BEGIN

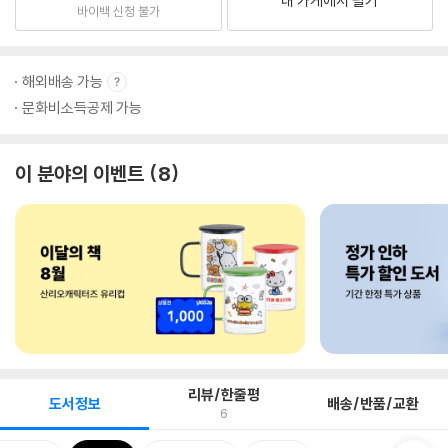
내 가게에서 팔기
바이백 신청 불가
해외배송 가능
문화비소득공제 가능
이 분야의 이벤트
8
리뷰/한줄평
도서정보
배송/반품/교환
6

END

[JOB ITEM] Would you copy out every line of the data above exactly, minus the pictures?

[REPLY TO THE TASK]
내 가게에서 팔기
바이백 신청 불가
해외배송 가능
문화비소득공제 가능
이 분야의 이벤트
8
리뷰/한줄평
도서정보
배송/반품/교환
6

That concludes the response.